DOCUMENT:
Ask an Economist

Welcome to Ask an Economist, a public service of the Department of Economics at Iowa State University, designed to answer your economic questions.

Our talented faculty and alumni can answer questions on a variety of economic topics to help you make more informed choices about your day-to-day decisions--or to just add a more reasoned voice when talk of the economy comes up around the dinner table.

If we answer your question, we'll post it along with the answer here. (Questions may be edited or adapted from their original form.)

Note: We do not do homework, give financial advice, or provide research support.

Ask an Economist

Question:
Has the advent of the 401K retirement plan impacted the stock market? It seems to me that the massive flow of cash that must be invested immediately would drive up prices. I understand that prior to 401Ks, retirement plans tended to invest in the host company's stock rather than the general market.
Answer:

In principle, if most companies offering retirement plans switched to 401(k)'s simultaneously and no new stocks were issued (i.e., no change on the supply side of the stock market), I would expect a substantial increase in the stock prices, as...

TASK REQUIREMENTS:
1. Put this sentence from the Ask an Economist page into Spanish: "Note: We do not do homework, give financial advice, or provide research support."
2. Extend the Ask an Economist page onward from its final words.
The lines after the Ask an Economist page are separate material.

DATA PROVIDED:
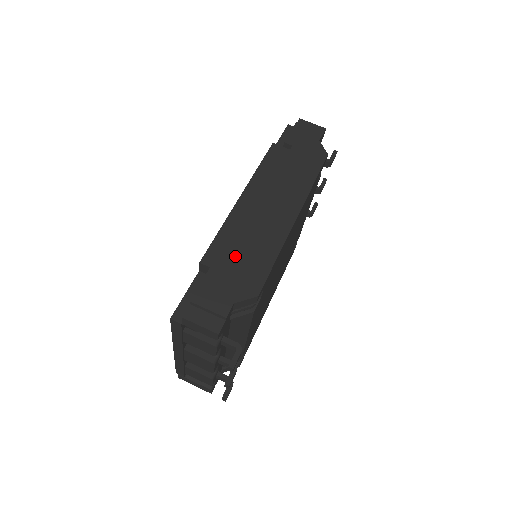
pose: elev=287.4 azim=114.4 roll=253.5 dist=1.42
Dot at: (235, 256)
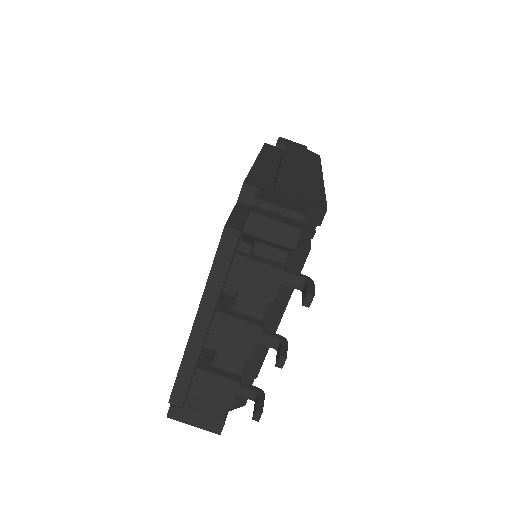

OUTPUTS BY TASK:
1. Nota: No hacemos tareas escolares, no damos asesoría financiera ni brindamos apoyo para investigaciones.

2.
Question:
My name is Bob Galask and I grew up in Iowa (Fort Dodge). I've been in the diamond business in Los Angeles for over 35 years. Much of that time has been spent in Asia, particularly Thailand where I still have a diamond cutting factory. I've developed extensive connections in Thailand, Burma, India, Taiwan and Indonesia as well as a strong familiarity with most Asian countries and customs.

My question is, are there opportunities to purchase, process and export Iowa agricultural products? Pigs ears, gluten, chicken feet, ginseng, farm equipment etc., I'd be amenable to any opportunities.. I'll be in Iowa next week visiting friends and family. I'd appreciate any feedback be it positive or negative from any members of your staff.
Answer:

Yes, there are definitely opportunities to export Iowa agricultural products.  The U.S. Census Bureau currently calculates that Iowa companies exported $13.2...

Question:
I am part of a group of 5 students who wish to rent a house with 5 rooms of uneven size. We each have different budgets.

Initially, a suggestion was made that we just hunted for a house with a rental cost 5 times the person with the lowest budget and then allocate the rooms by lottery.

However, this seems a sub optimal approach, since some of us would happily pay extra if we could get a slightly larger house and then pay extra for the larger rooms.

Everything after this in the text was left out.